Single-cell variations can indicate if treatment is working, or time to change course
Understanding the variability in individual cells of a tumor can be a valuable guide to the choice and course of treatment. NIBIB-funded researchers used photoacoustic imaging for rapid measurement of oxygen consumption rate of individual cells from breast tumors—information that can help guide treatment strategies, monitor results, and allow for adjustments over the course of treatment.
Treating solid tumors is challenging because as they grow, each cell in the tumor takes on different genetic and metabolic characteristics, which can make them more or less susceptible to particular treatments. This makes killing every cancer cell in a tumor extremely difficult.
“Getting as much information as possible about a tumor to allow for effective treatment is an ongoing goal of cancer researchers,” explains Behrouz Shabestari, Ph.D., director of the Program in Optical Imaging at the National Institute of Biomedical Imaging and Bioengineering, which funded the study. “The photoacoustic technique developed by these researchers was previously used to non-invasively look into human tissues for abnormalities such as tumors. Now they have advanced the technology to detect differences in each cell in the tumor, which moves us closer to developing personalized therapies based on the specific metabolic characteristics of each person’s tumor cells.”
Dr. Shabestari is speaking of the senior investigator of the study, Lihong Wang, Ph.D., Bren Professor of Medical and Electrical Engineering, and his colleagues at the California Institute of Technology. The technique is photoacoustic imaging, in which harmless pulses of laser light hit the target, creating vibrations that return as a detailed image of the target in the form of sound, similar to ultrasound images.
In this case, Dr. Wang and his group have modified their technique to determine how much oxygen is being used by each cell of a tumor that has been individually isolated in a tiny well on a laboratory plate. Each cancer cell is sitting in its own well surrounded by blood filled with oxygen-carrying hemoglobin. Each cell is using up different amounts of the oxygen in the well at a different rate, which reveals differences in the metabolism of each cell.
To measure oxygen levels with lasers and sound, the researchers modified their technique to develop single cell metabolic photoacoustic microscopy (SCM-PAM). When the laser hits each well, it causes the hemoglobin in the well to vibrate. The technique works because hemoglobin that is bound to oxygen vibrates differently from hemoglobin without oxygen.

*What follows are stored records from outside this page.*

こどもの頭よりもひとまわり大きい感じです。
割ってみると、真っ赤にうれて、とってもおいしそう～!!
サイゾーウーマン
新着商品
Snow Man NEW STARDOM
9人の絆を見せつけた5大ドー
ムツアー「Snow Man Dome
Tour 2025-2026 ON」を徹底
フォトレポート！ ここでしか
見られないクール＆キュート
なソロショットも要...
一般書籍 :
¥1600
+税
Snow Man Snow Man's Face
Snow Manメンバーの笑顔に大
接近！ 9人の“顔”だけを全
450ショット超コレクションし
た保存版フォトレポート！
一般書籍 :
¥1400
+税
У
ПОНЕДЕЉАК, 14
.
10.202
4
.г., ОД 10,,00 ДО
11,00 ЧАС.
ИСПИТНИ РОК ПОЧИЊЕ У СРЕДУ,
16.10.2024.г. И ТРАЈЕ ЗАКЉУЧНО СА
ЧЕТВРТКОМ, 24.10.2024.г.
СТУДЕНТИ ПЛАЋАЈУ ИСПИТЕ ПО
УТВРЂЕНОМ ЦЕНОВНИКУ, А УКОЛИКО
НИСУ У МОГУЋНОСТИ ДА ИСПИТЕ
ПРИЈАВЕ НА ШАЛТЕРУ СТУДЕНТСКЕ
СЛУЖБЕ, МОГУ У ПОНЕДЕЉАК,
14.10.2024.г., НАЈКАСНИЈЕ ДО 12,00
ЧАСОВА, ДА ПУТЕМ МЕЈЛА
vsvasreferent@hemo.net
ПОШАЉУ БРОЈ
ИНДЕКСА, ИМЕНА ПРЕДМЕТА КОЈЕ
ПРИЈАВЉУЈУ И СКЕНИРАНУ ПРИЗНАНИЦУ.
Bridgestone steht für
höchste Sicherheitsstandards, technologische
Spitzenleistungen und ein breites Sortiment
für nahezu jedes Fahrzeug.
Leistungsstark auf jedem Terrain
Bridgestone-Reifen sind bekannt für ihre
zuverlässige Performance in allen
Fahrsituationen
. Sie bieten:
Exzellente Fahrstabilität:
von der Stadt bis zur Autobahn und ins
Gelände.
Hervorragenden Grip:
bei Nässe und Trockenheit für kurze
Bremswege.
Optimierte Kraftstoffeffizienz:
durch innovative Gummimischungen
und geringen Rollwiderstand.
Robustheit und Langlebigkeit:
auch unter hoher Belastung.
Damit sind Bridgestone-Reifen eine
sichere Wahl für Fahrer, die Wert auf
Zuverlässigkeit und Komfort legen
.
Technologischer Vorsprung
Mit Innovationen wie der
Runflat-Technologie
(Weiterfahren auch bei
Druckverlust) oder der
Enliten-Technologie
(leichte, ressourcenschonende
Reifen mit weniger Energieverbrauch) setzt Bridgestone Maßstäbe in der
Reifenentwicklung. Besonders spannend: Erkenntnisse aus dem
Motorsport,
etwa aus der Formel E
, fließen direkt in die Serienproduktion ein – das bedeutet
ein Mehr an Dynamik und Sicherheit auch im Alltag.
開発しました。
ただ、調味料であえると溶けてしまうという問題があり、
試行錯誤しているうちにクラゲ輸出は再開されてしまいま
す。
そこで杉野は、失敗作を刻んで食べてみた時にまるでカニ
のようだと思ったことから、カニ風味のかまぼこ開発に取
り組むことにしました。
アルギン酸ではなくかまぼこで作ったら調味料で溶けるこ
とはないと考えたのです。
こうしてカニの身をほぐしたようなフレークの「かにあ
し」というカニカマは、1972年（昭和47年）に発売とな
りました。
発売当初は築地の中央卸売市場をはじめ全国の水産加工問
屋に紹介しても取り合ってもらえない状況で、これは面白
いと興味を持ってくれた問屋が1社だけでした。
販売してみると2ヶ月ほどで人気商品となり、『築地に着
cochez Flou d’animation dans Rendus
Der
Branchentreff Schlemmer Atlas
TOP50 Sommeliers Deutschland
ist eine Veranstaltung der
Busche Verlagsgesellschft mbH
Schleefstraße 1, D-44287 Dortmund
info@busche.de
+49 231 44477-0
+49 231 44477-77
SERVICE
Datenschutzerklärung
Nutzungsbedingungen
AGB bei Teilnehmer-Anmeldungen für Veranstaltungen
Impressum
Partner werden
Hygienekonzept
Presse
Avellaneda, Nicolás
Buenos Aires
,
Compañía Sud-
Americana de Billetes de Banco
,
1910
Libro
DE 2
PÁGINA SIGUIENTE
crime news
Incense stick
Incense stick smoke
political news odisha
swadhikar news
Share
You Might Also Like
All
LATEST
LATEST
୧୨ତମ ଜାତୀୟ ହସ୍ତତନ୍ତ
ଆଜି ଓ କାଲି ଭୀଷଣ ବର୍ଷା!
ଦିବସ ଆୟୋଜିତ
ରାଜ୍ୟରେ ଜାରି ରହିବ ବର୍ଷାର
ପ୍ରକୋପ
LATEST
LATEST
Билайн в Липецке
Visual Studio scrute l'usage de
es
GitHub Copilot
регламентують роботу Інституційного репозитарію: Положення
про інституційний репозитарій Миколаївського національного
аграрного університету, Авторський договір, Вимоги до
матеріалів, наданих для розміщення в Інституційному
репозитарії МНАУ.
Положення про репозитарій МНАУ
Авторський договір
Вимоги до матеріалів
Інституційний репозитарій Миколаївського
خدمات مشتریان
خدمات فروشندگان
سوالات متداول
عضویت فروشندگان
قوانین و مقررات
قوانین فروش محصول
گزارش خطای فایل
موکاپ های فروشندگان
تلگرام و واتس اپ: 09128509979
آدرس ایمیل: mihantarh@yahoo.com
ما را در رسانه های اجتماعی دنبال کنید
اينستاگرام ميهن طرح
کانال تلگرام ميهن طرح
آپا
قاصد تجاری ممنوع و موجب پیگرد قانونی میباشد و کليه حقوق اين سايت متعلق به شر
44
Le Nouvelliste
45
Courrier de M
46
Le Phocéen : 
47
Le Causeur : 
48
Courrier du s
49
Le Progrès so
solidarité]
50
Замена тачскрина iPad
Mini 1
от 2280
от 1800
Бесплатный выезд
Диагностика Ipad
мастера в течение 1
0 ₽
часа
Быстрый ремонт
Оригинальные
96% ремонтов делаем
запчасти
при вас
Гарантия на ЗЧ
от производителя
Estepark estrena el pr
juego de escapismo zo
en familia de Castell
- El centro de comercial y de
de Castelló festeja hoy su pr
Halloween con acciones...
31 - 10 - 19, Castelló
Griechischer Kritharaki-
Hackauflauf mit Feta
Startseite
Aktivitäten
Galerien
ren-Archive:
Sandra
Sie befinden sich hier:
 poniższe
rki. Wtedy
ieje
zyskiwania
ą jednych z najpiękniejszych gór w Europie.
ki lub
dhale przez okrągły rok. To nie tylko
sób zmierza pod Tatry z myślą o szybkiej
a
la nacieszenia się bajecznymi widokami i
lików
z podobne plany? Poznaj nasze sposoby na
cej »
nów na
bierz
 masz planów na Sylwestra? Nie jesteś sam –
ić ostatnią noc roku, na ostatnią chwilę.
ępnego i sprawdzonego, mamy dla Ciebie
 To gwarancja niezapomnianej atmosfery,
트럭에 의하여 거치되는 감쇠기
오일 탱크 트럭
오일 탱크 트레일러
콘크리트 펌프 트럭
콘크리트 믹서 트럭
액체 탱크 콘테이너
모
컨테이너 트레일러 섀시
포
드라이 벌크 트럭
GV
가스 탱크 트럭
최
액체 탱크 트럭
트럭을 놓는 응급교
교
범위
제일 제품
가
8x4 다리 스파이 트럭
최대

The varying vibrations that come from each well ultimately create different colors that provide a measurement of how much oxygen has been used up by each individual cancer cell. The less oxygen left in the well of a cell, the higher the metabolic rate of that cell.
Another important aspect of this new technology is the speed at which it can measure the metabolic rate of a batch of cells isolated from a tumor. Using SCM-PAM, Wang and his team were able to measure the rate of oxygen consumption of 3,000 cancer cells in just 15 minutes, which is about one hundred times faster than a method that uses individual oxygen sensors in each well that is extremely difficult and expensive to build and operate.
The technique was tested on a cancer cell line and on breast cancer cells obtained by biopsies from patients. In both cases the cancer cells had higher oxygen consumption than normal cells, which correlates with the faster growth of the cancer cells. The test also identified individual rates of oxygen consumption for each cell.
“This new technique allows us to evaluate an important aspect of cancer cells, which is how much the metabolic rate is increased compared to normal cells from the same patient,” explained Wang. “We also observed a wide range of different metabolic activity in the population of cancer cells from the same tumor.”
The researchers expect this new tool to be extremely valuable for cancer research as well as in the clinical setting. “One good example of the value of the technique is that we can look at the metabolic rate of the cancer cells from a patient before and after treatment,” says Wang. “If the rate is reduced it is a good indicator that the therapy that was chosen is working. If not, it gives and opportunity to switch to a different therapy much more rapidly than is possible by current means, which can be as long as several months to determine whether a tumor is shrinking.”
The study was reported in the April edition of Nature Biomedical Engineering.1 The work was supported by an NIH Director’s Pioneer Award DP1 EB016986 through the National Institute of Biomedical Imaging and Bioengineering, an NIH Director’s Transformative Research Award R01 CA186567 through the National Cancer Institute, and a grant from the National Science Foundation.